Mar 8, 2024 - Economy

Rivian debuts new vehicles but continues to bleed cash

Illustration of a hundred dollar bill stylized as an electric symbol.

Illustration: Aïda Amer/Axios

If the last few years have taught us anything about electric vehicles, it's that they're easy to design but hard to manufacture at scale — and even harder to do so profitably.

Why it matters: Rivian revealed three additional new vehicles on Thursday, but like many other EV makers before it, the company is still burning cash at a breathtaking pace.

  • The R2, a midsize SUV, would be the automaker's most affordable vehicle yet at around $45,000.
  • The surprise unveiling of two additional and even more affordable models to come later — the R3 and R3X crossovers — was reminiscent of a Steve Jobs "one more thing" product introduction at Apple, Axios' Joann Muller reports.

Reality check: The automaker — which currently sells the premium R1T pickup and R1S SUV — lost about $43,000 per vehicle in its most recent period, Reuters reported.

  • "We think there's a real risk that the R2 may never see the light of day," CFRA analyst Garrett Nelson wrote in a research note, adding that "we see [Rivian's] cash burn accelerating in the coming quarters."

Between the lines: Shortly after the glitzy event Thursday arranged to draw attention to its new, more affordable EVs, Rivian dropped an SEC filing saying that it was suspending plans for a $5 billion factory in Georgia.

  • The company said it will instead make the R2 initially more affordably at its current facility in Illinois.

"What we've always said is it's really important for us to make sure we have a strong balance sheet and to make sure that we're not in a position where we're putting the business at risk," Rivian CEO RJ Scaringe told Muller.

  • "We're tracking towards and focused on both rapidly achieving a scale that ... we're accomplishing, but also doing it in a way that gets us to profitability as fast as possible."

The big picture: Rivian's growing pains are reflective of a broader problem for EV companies — that designing and engineering EVs is a lot easier than making them at a profit.

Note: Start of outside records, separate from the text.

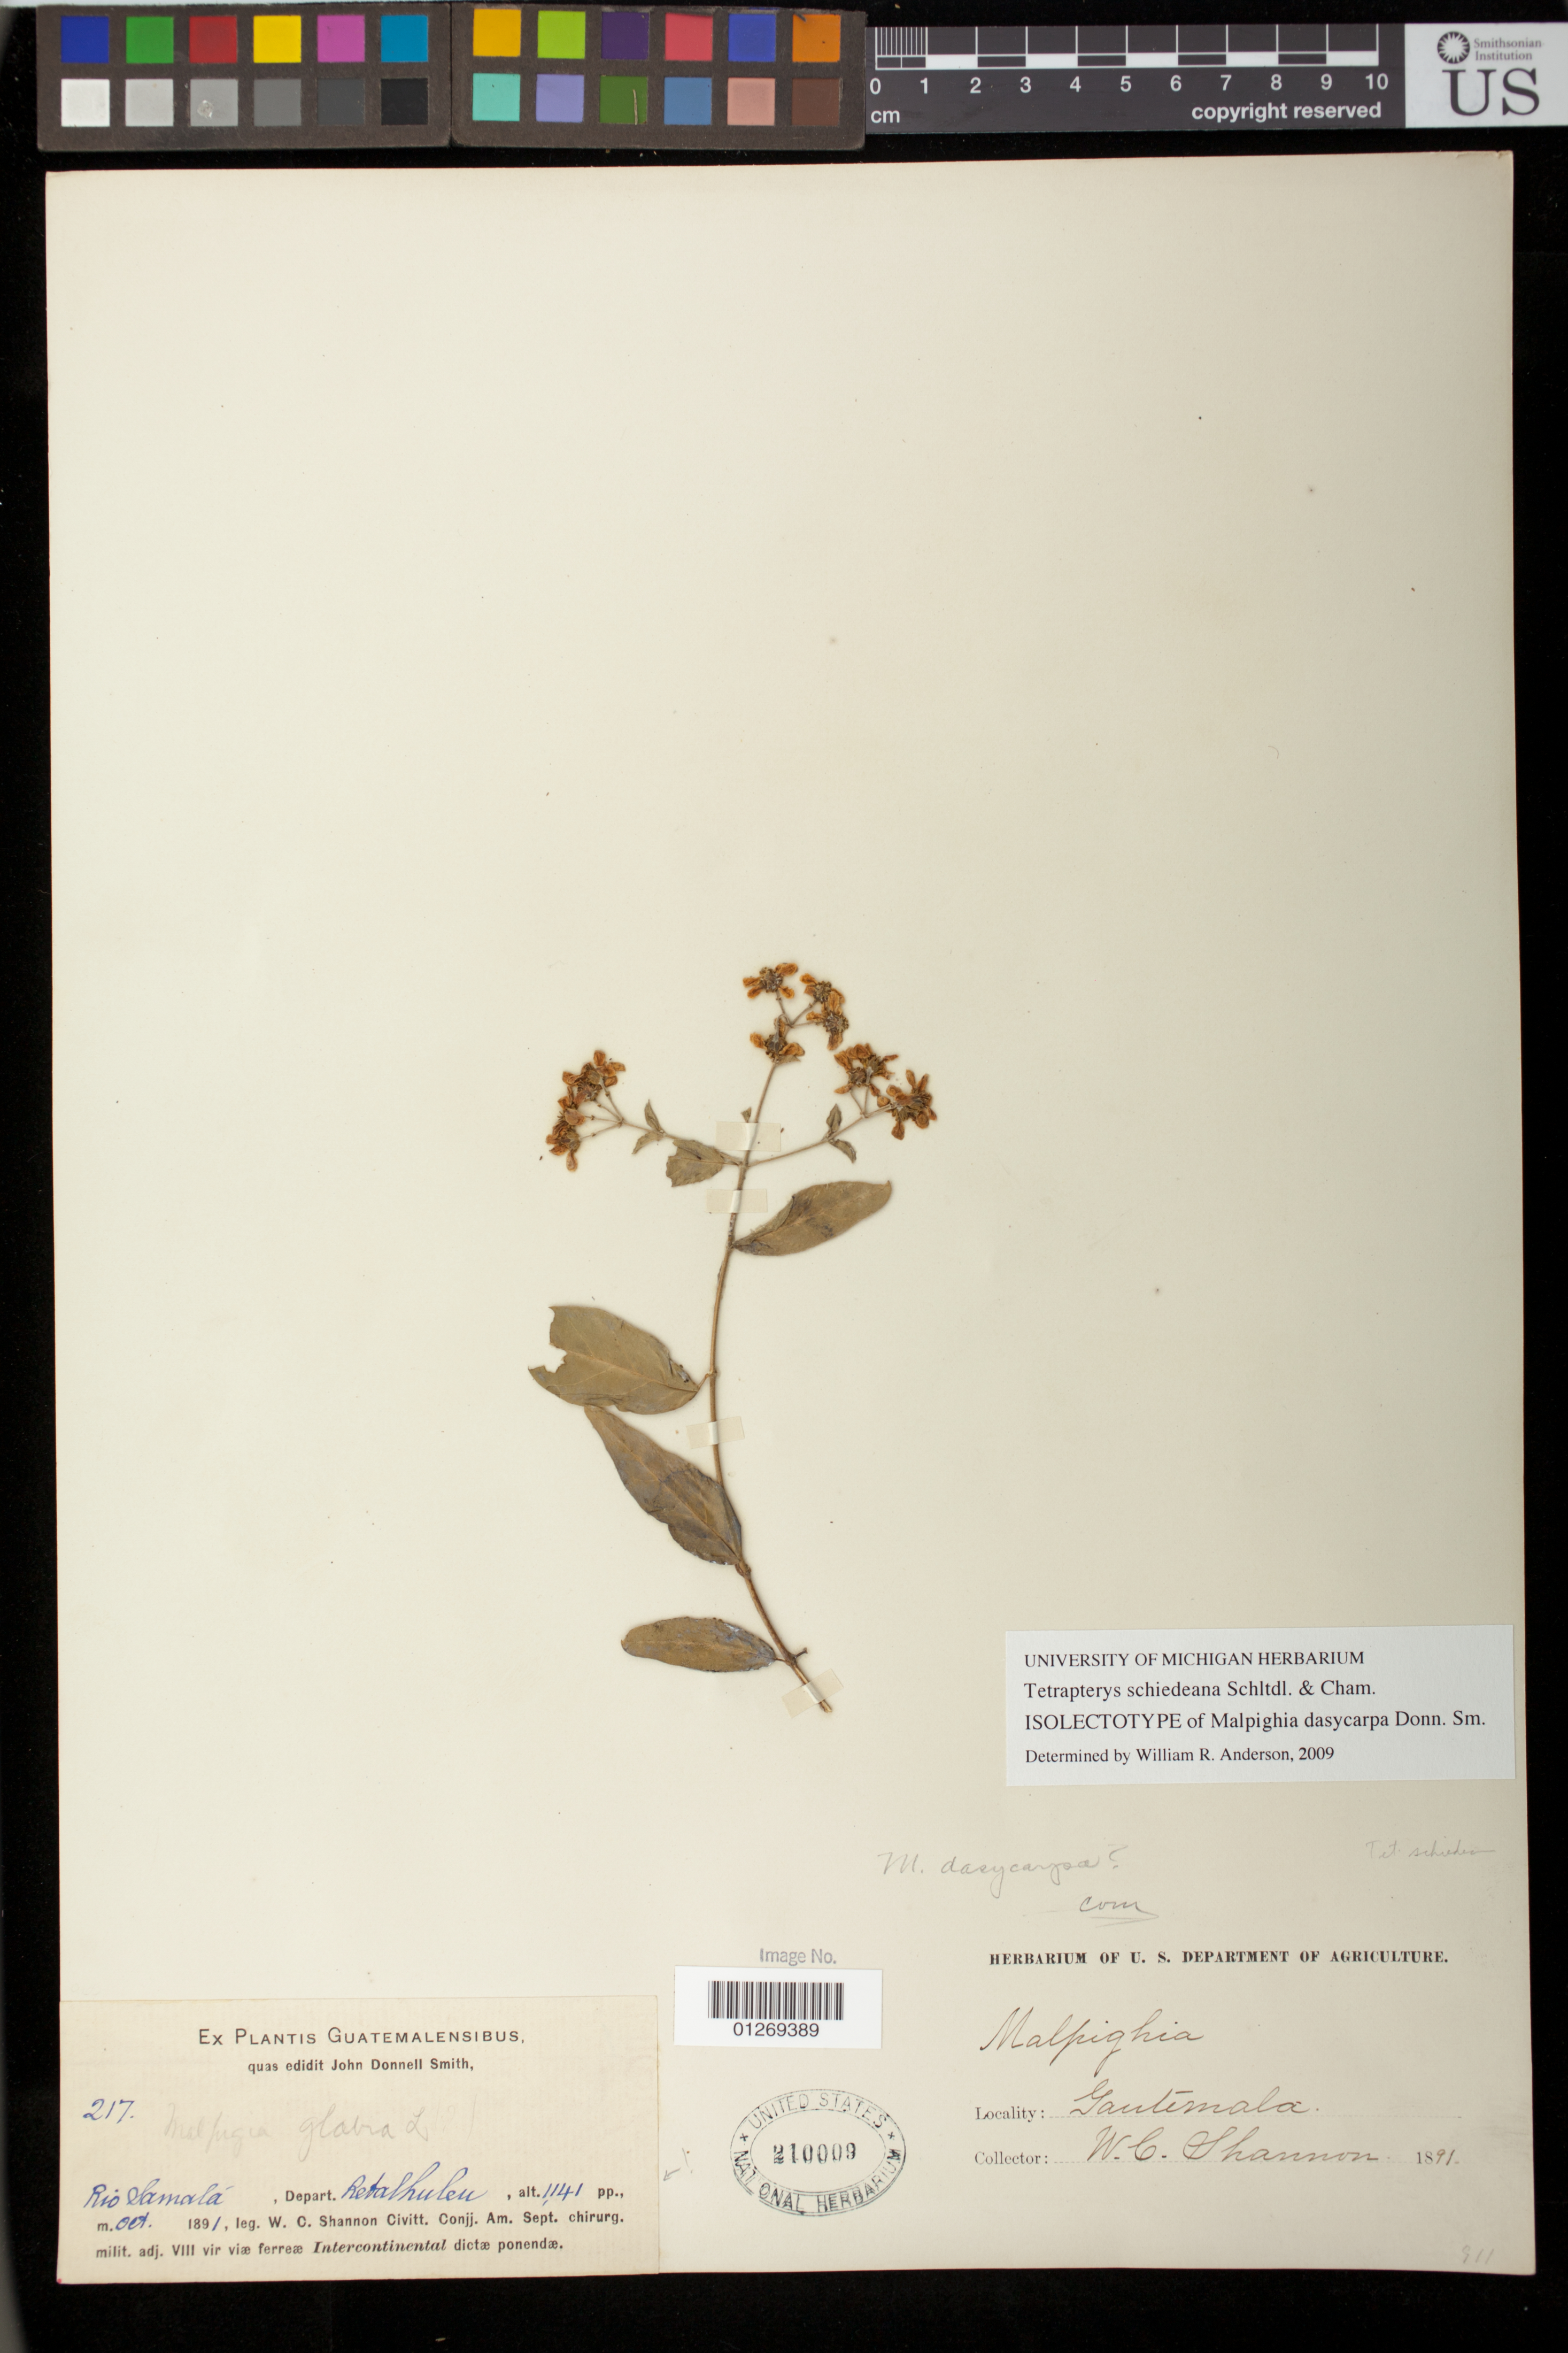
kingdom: Plantae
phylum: Tracheophyta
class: Magnoliopsida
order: Malpighiales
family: Malpighiaceae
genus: Malpighia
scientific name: Malpighia dasycarpa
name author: Donn. Sm.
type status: Isolectotype; Isosyntype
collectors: W. C. Shannon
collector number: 217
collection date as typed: Oct 1891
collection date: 1891-10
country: Guatemala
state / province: Retalhuleu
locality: Rio Samalá, Depart. Retalhuleu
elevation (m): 518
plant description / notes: Annotated as isolectotype (W.R. Anderson, 2009) but this specimen (not originally from the John Donnell Smith herbarium) bears an elevation (1141 pp.) that differs from that of the protologue and lectotype (1700 pp.).; Malpighia dasycarpa Donn. Sm. was based on 3 collections (syntypes); one of those syntypes (Pittier 9653) was later cited as the type of Tetrapterys donnell-smithii Small [and is filed separately in the type herbarium under that name]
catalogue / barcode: US 210009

  • At this point, only Tesla can plausibly claim that it's figured out a formula for making EVs profitably — and only after a brutal stretch of red ink that nearly tanked the company.
  • Others — including established automakers like GM and Ford and startup companies like Fisker and Lordstown — have not yet found a path into the black.

Yes, but: You have to spend money to make money.

  • The R2 and R3 could be Rivian's version of Tesla's Model 3 and Model Y — the vehicles that brought Tesla to the masses and turned the company into a profit machine.

What they're saying: The total addressable market, or TAM, for Rivian in the U.S. and Europe goes from 500,000 to 700,000 for Rivian's R1 lineup, to 8 million to 10 million for the R2 and R3, according to Evercore ISI.

  • "Why we think R2/R3 can have a similar effect for RIVN [to Tesla's experience] is because it marks the shift from small volume, premium units to potential SCALE," Evercore ISI analyst Chris McNally wrote in a research note.
  • "We think the R2 will be attractive to a large customer base," Bank of America analyst John Murphy wrote in a research note.

What we're watching: The question now is whether the company will have to raise more capital to fund its operations.

  • "We're not raising capital right now," Scaringe told Muller — but, he added, the company may consider strategic partnerships or debt offerings in the next few years.

The bottom line: Rivian is under immense pressure to become more cost efficient.